> **課題一覧**
[1] ヒアルロン酸と創傷治癒に関する文章を2文で要約してください。
[2] ヒアルロン酸と創傷治癒に関する文章では、配分額の総額はいくらと記されていますか。
[3] ヒアルロン酸と創傷治癒に関する文章の最後の文に続けて、その先を書き進めてください。

> **読解用抜粋**
# # # #

難波 千佳  愛媛大学, 医学部附属病院, 医員 (50736139)

研究期間 (年度) 2019-04-01 – 2021-03-31
研究課題ステータス 中途終了 (2019年度)
配分額 *注記
4,160千円 (直接経費: 3,200千円、間接経費: 960千円)
2021年度: 1,300千円 (直接経費: 1,000千円、間接経費: 300千円)
2020年度: 1,170千円 (直接経費: 900千円、間接経費: 270千円)
2019年度: 1,690千円 (直接経費: 1,300千円、間接経費: 390千円)
キーワードヒアルロン酸 / 創傷治癒 / 自然免疫
研究開始時の研究の概要

本研究で計画している主な研究項目は、マウス創傷治癒モデルにおけるヒアルロン酸合成酵素、分解酵素の発現の解析、角化細胞などにおけるヒアルロン酸合成酵素、分解酵素の発現調節およびこれらによる創傷治癒に必須な分子調節の解明、ヒアルロニダーゼ1過剰発現マウスを用いた創傷治癒過程の検討でありヒアルロン酸をターゲットとした新規治療法へ展開するための基盤研究とする。今回、創傷形成時におこるヒアルロン酸分解は DAMPであり、免疫賦活化に関与しているという仮説のもと、皮膚に多量に存在するヒアルロン酸の分解が創傷治癒における炎症、とくにマクロファージやケラチノサイト に与える影響について研究を行う。

# # # #

> **保存データ**
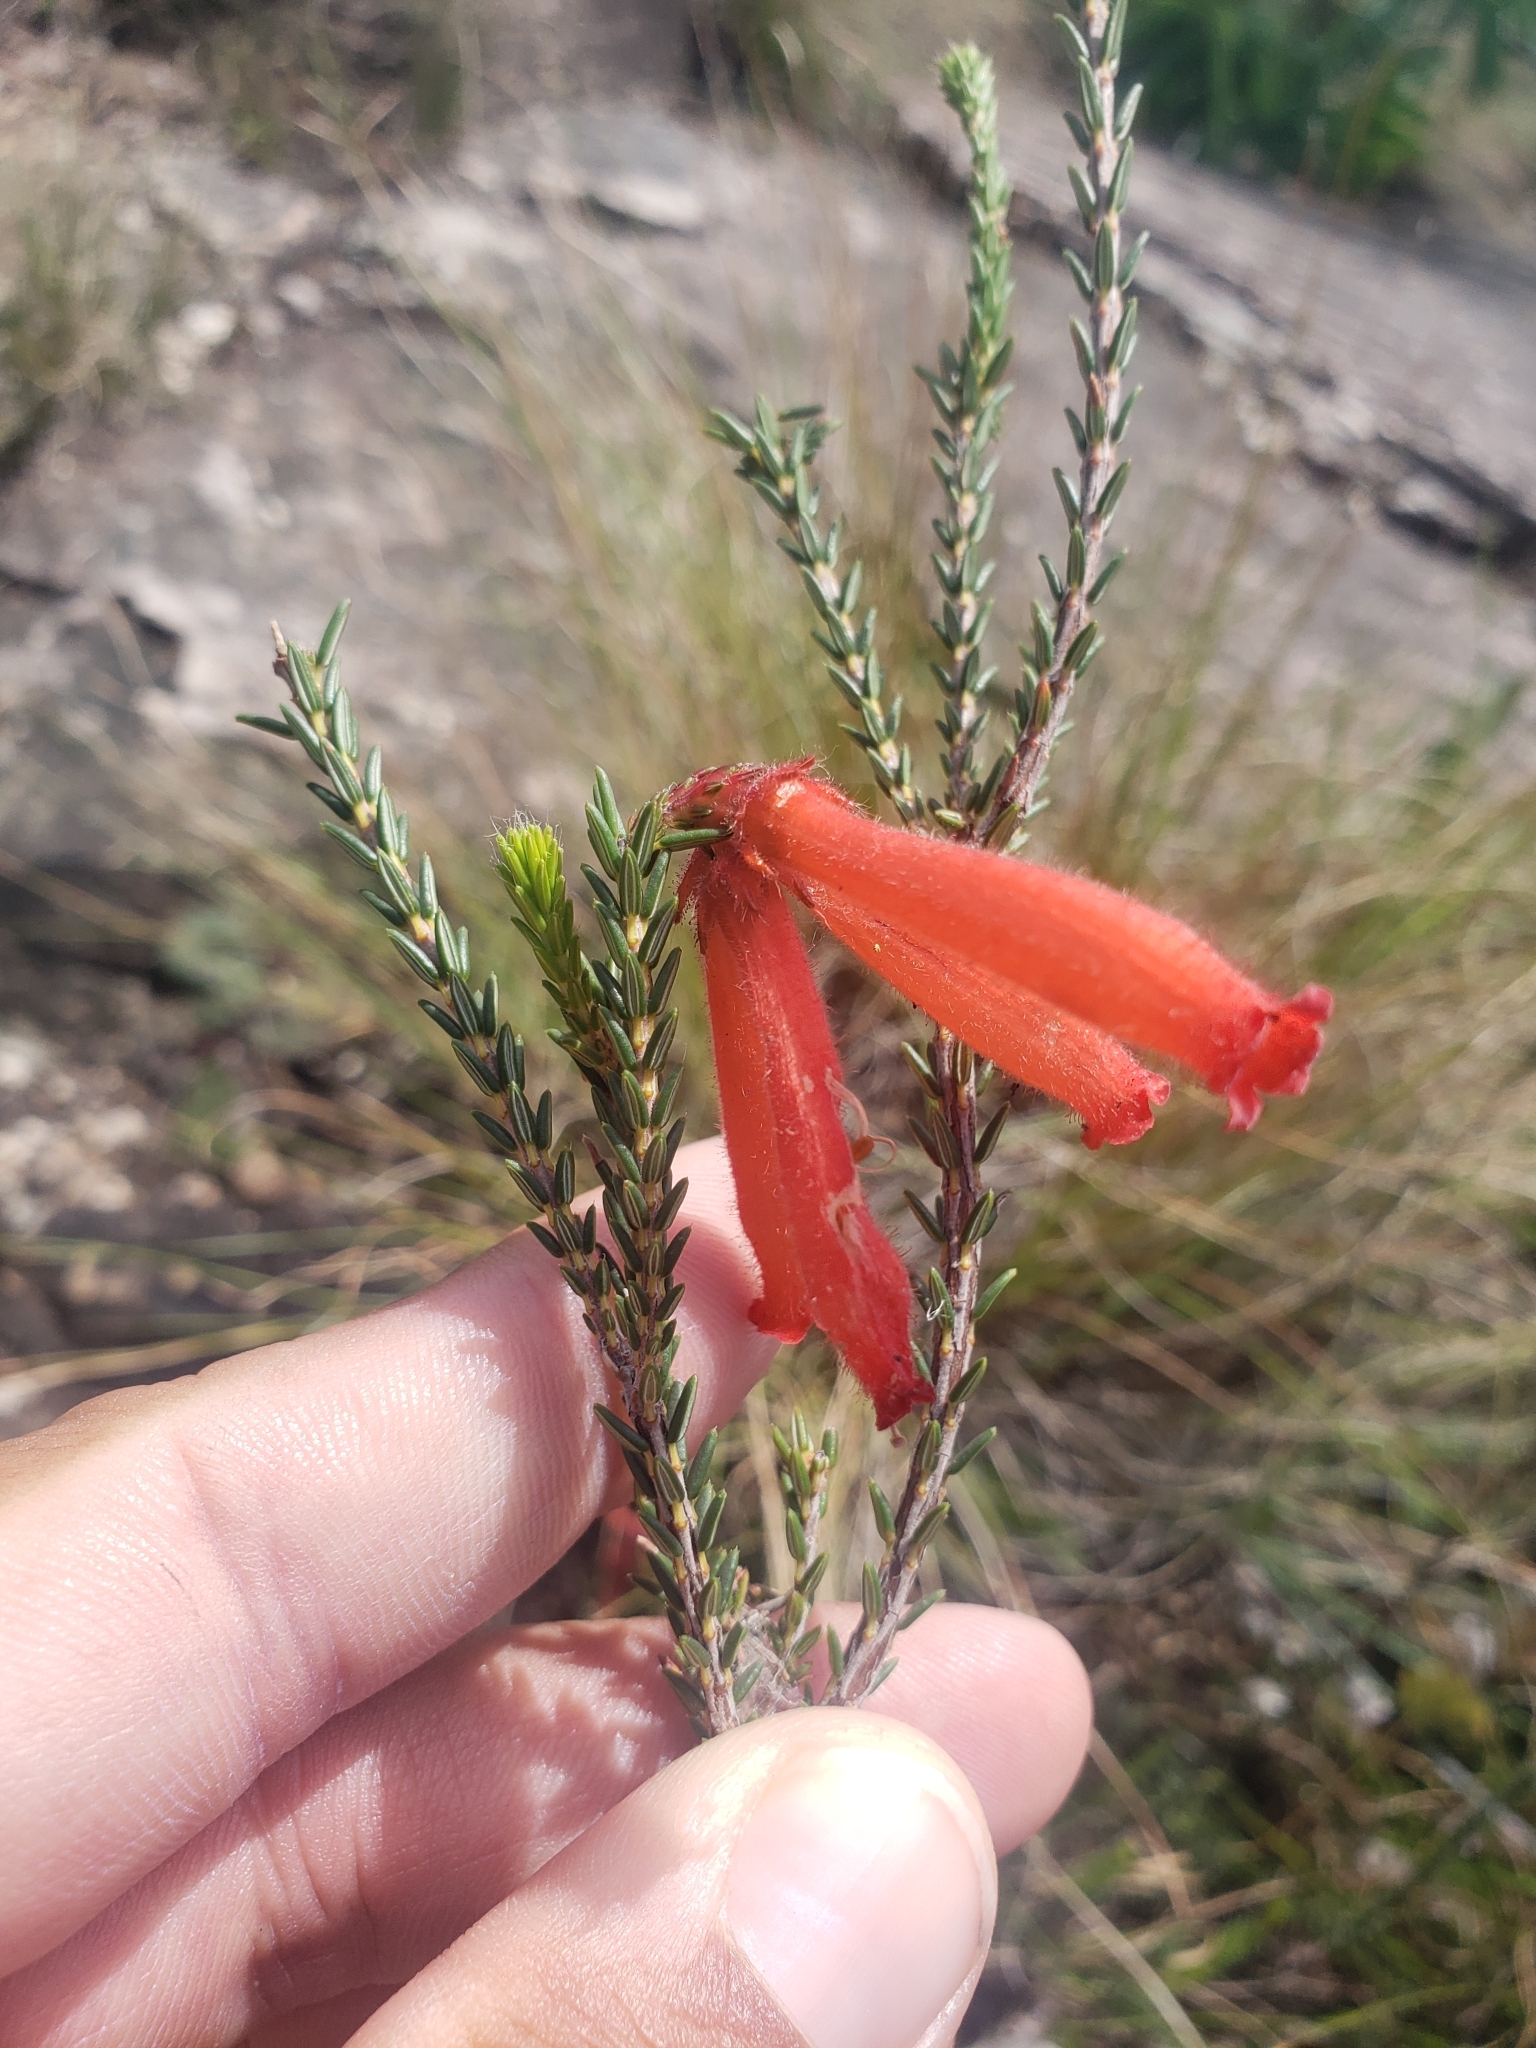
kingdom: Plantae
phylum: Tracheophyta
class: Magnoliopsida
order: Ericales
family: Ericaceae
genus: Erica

# # # #

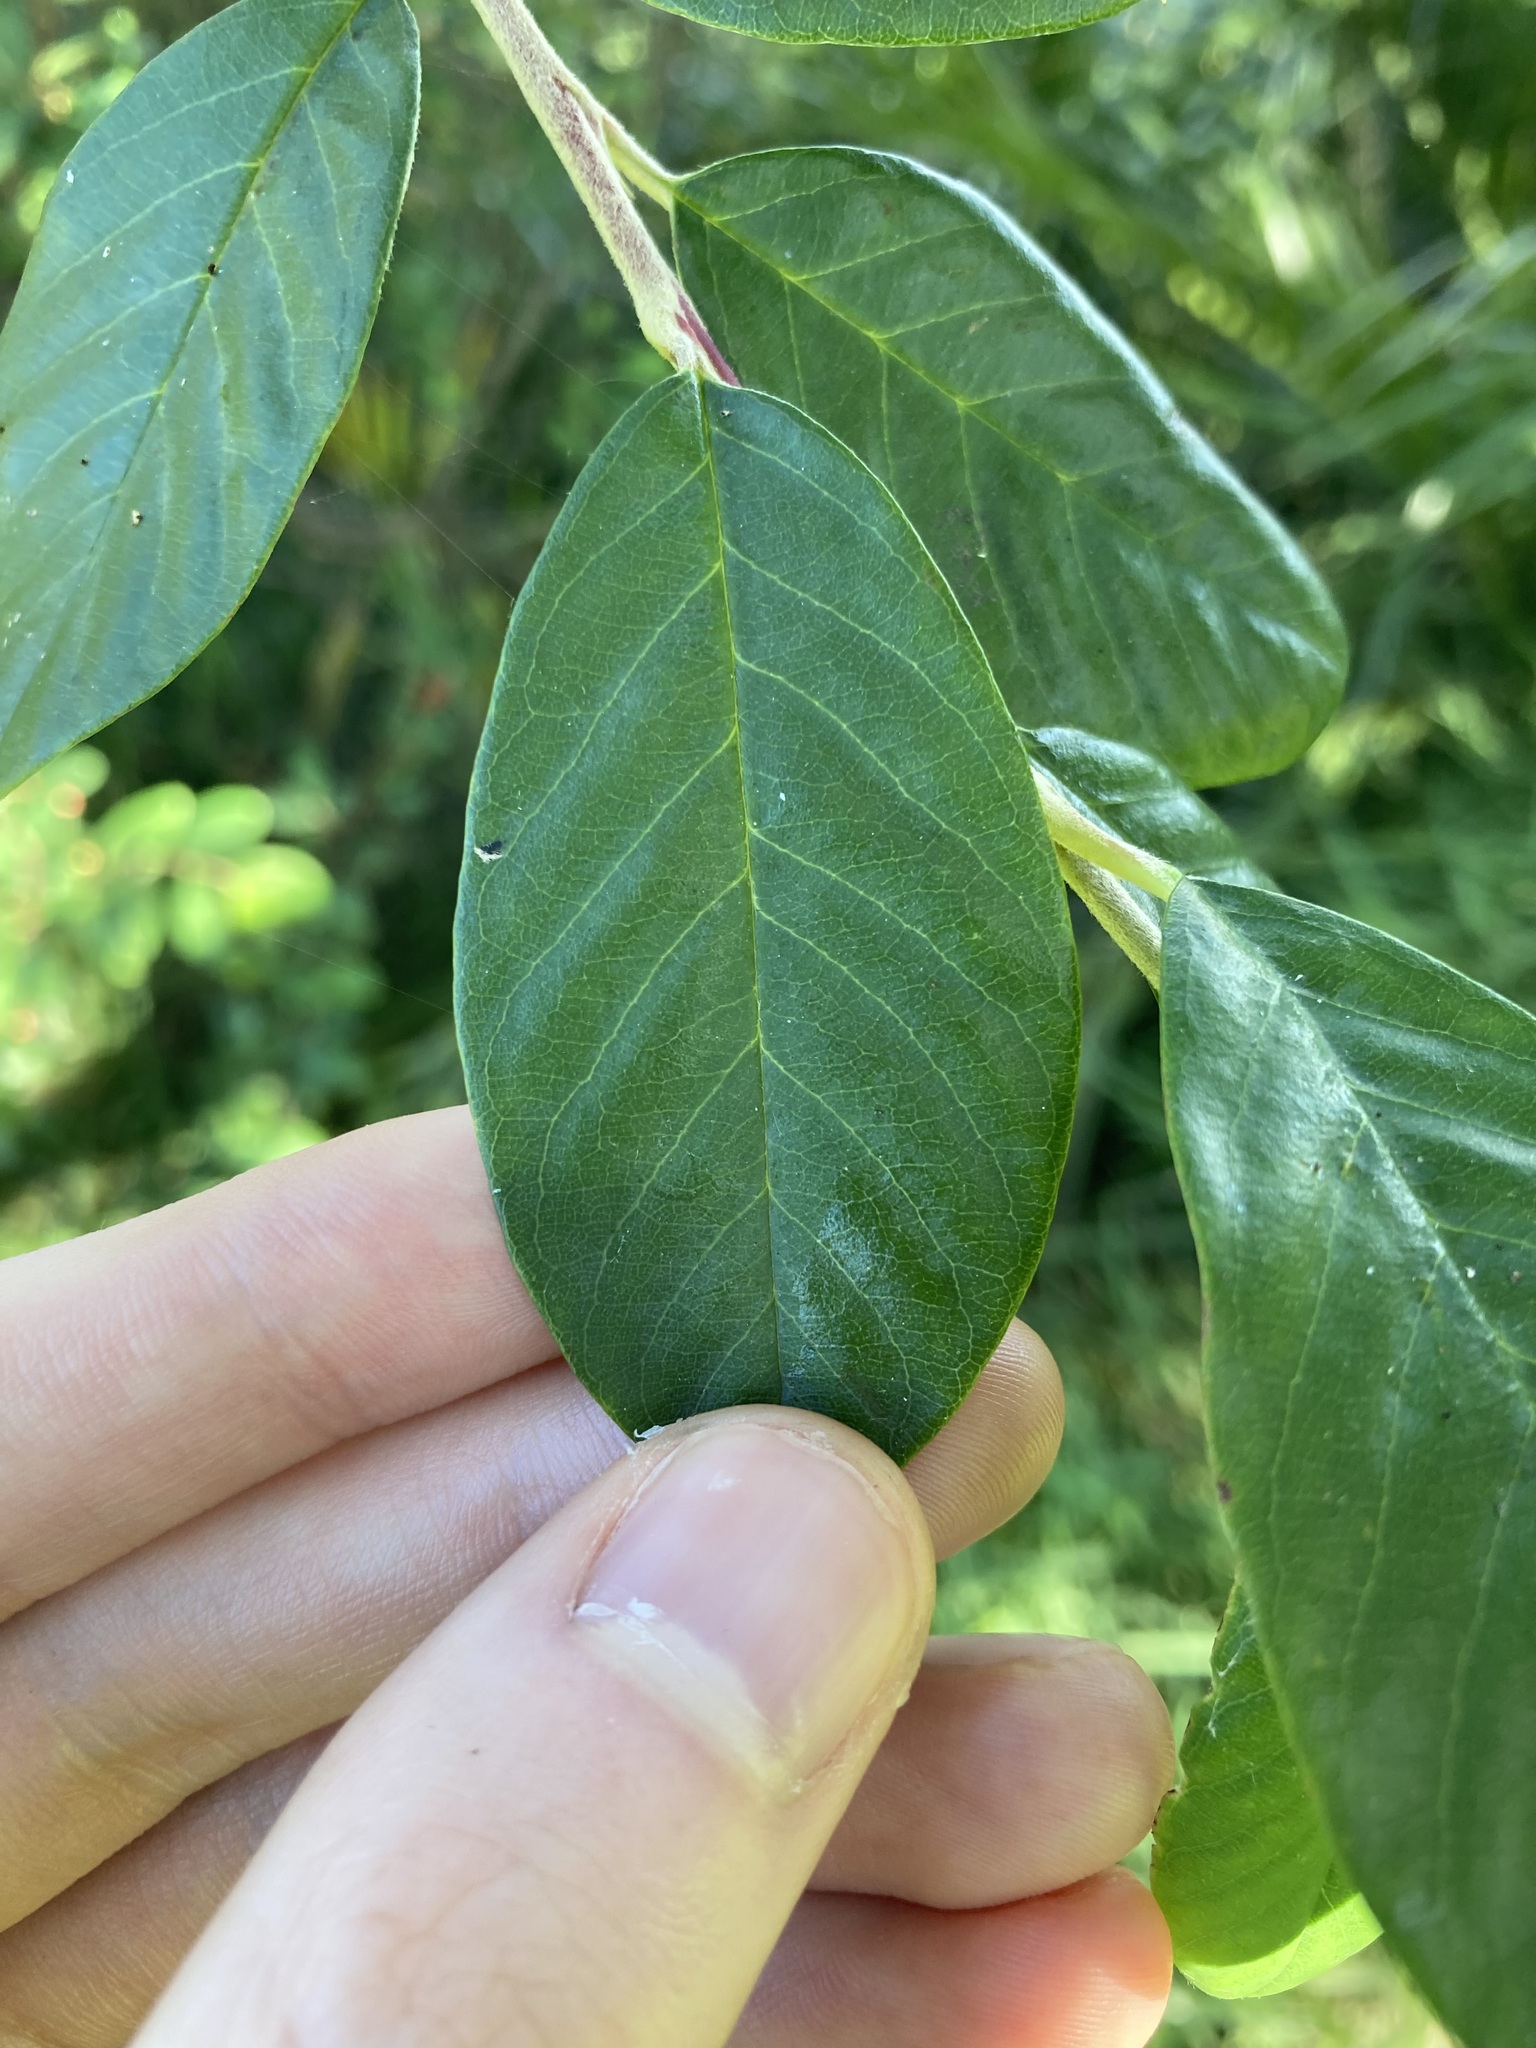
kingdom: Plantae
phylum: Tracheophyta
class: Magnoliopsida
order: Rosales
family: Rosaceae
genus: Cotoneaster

# # # #

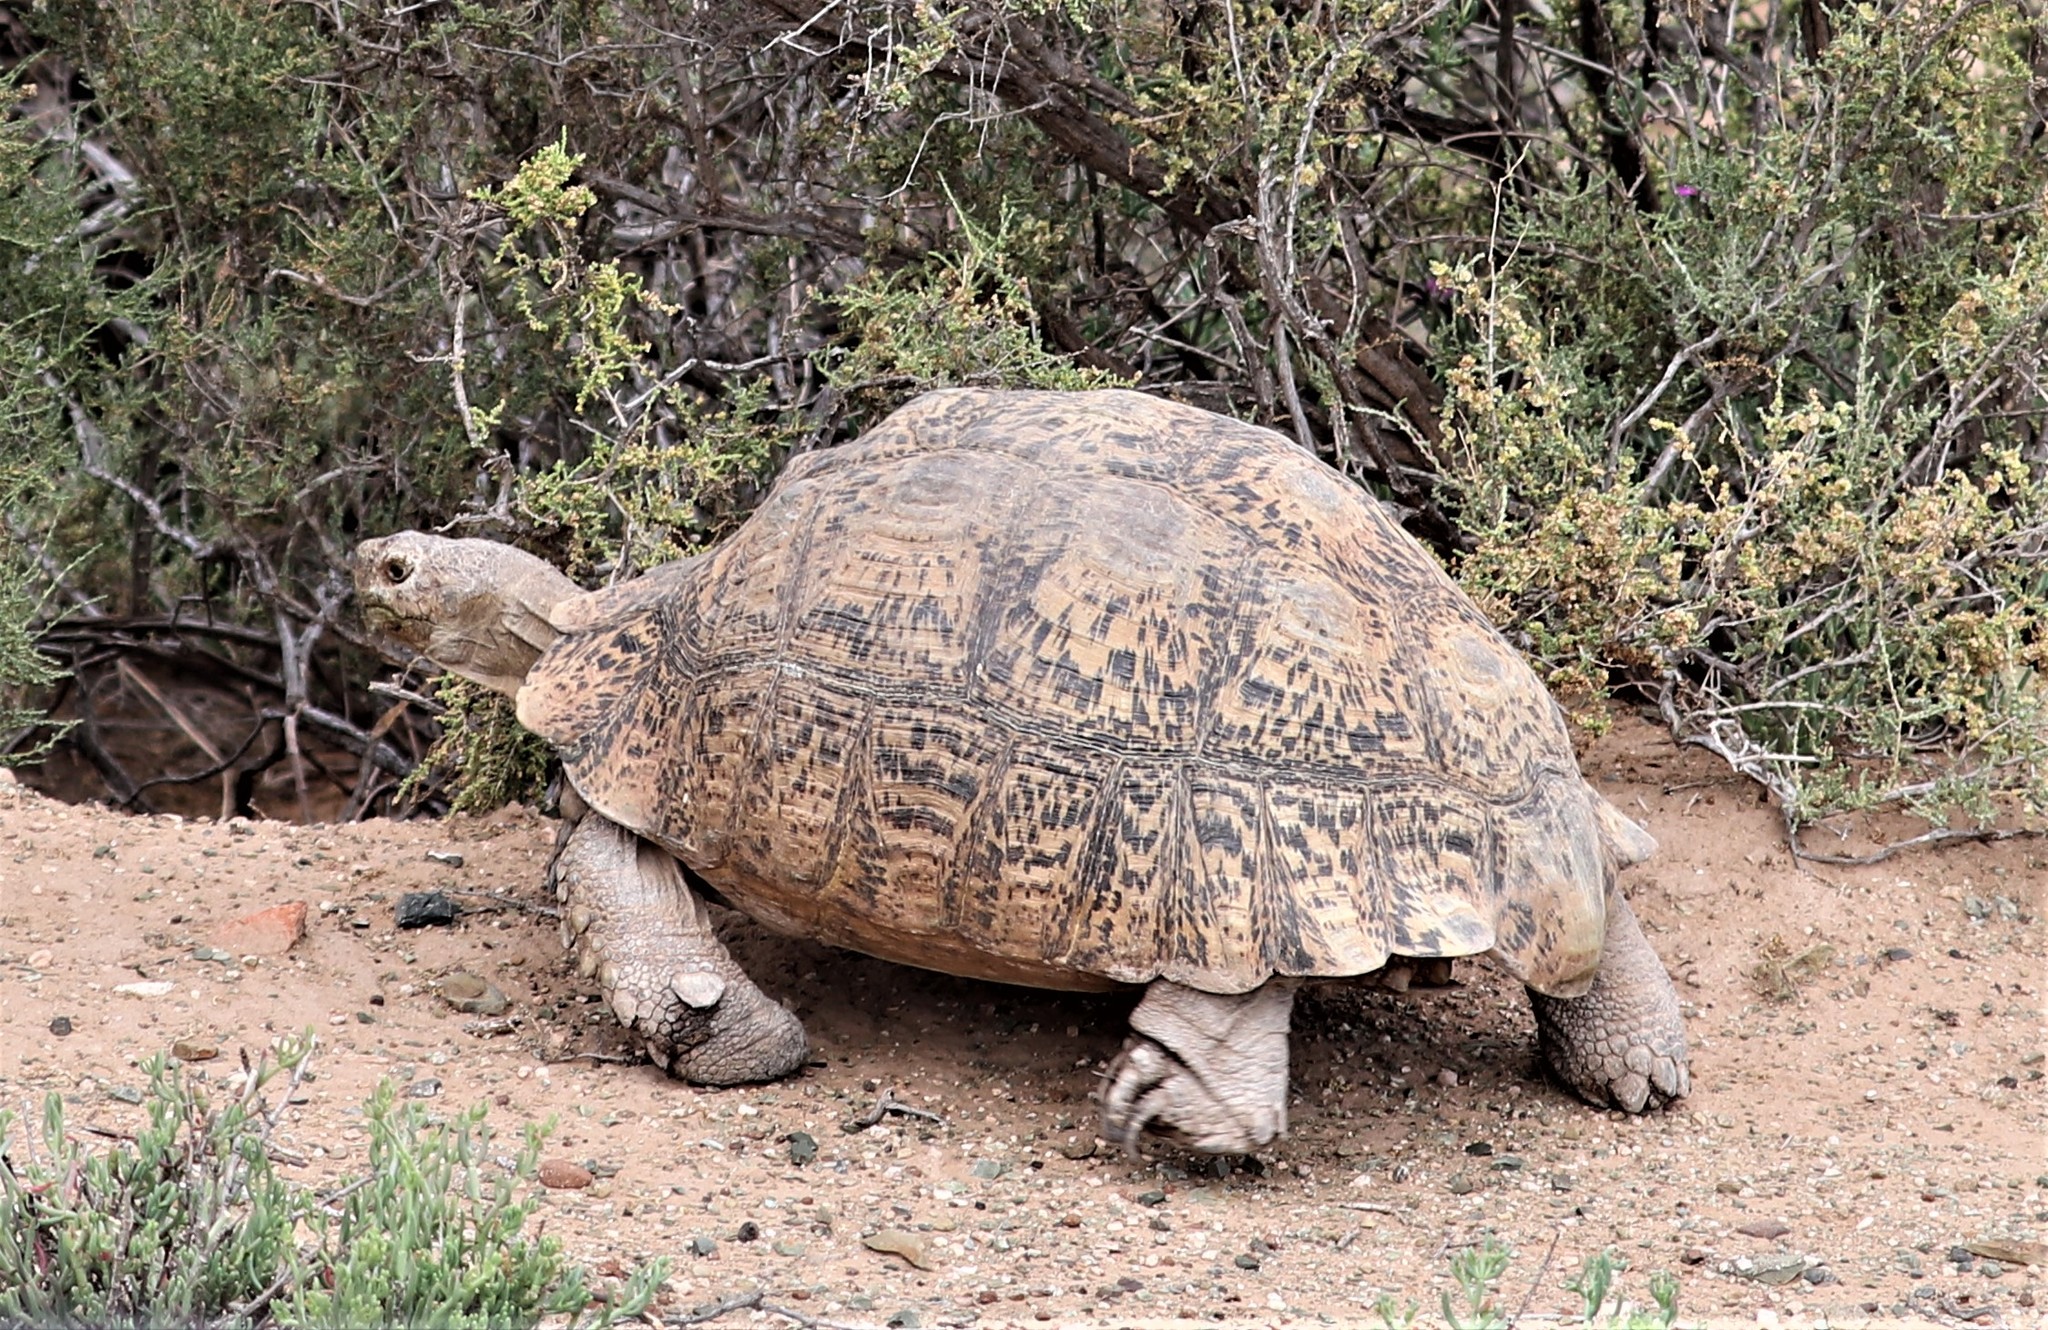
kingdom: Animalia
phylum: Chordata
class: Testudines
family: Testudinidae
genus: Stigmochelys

# # # #

> **解答一覧**
[1] 本研究の主な項目は三つあり、マウス創傷治癒モデルにおけるヒアルロン酸合成酵素と分解酵素の発現の解析、角化細胞などにおけるそれらの発現調節と創傷治癒に必須な分子調節の解明、ヒアルロニダーゼ1過剰発現マウスを用いた創傷治癒過程の検討である。これはヒアルロン酸を標的とした新規治療法への基盤研究であり、創傷形成時のヒアルロン酸分解はDAMPで免疫賦活化に関与するという仮説のもと、その分解が創傷治癒における炎症、特にマクロファージやケラチノサイトに与える影響を調べる。

[2] 配分額の総額は4,160千円です。

[3]
研究実績の概要

ヒアルロン酸は皮膚の細胞外基質を構成する主な糖鎖である。ヒアルロン酸合成酵素により合成され、ヒアルロン酸分解酵素(ヒアルロニダーゼ)により様々なサイズに分解される。親水性が強く、水分保持や関節での衝撃吸収などの役割を主なものと考えられてきたが、近年、自然免疫における役割が注目されている。自然免疫においては、微生物由来の分子がToll-like receptorsを刺激し免疫を賦活化するとされるが、近年ヒアルロン酸がホスト由来の生体分子(Damageassociated molecular patterns, DAMPs)として皮膚の自然免疫における炎症、特に好中球やマクロファージ、樹状細胞、角化細胞の機能調節において非常に重要な役割を担っていることが分かってきた。
本研究ではヒアルロン酸分解または合成が、創傷治癒における病態に及ぼす影響について解明し、さらにこれを新規の治療法として臨床応用へ展開するための研究基盤を確立することが目的である。本研究においては、ヒアルロン酸の分解酵素であるヒアルロニダーゼ1の条件付き過剰発現マウスを各種作成した。ヒアルロニダーゼ を過剰発現する細胞が異なる各種トランスジェニックマスウスを用いた創傷治癒モデルを使用して、ヒアルロン酸分解の役割の検討を行ったが、非常に興味深い結果を得た。その結果から重要と考えられた細胞系については、細胞培養を用いたin vitroの実験にてヒアルロニダーゼの作用機序についても究めている。

現在までの達成度 (区分)
現在までの達成度 (区分)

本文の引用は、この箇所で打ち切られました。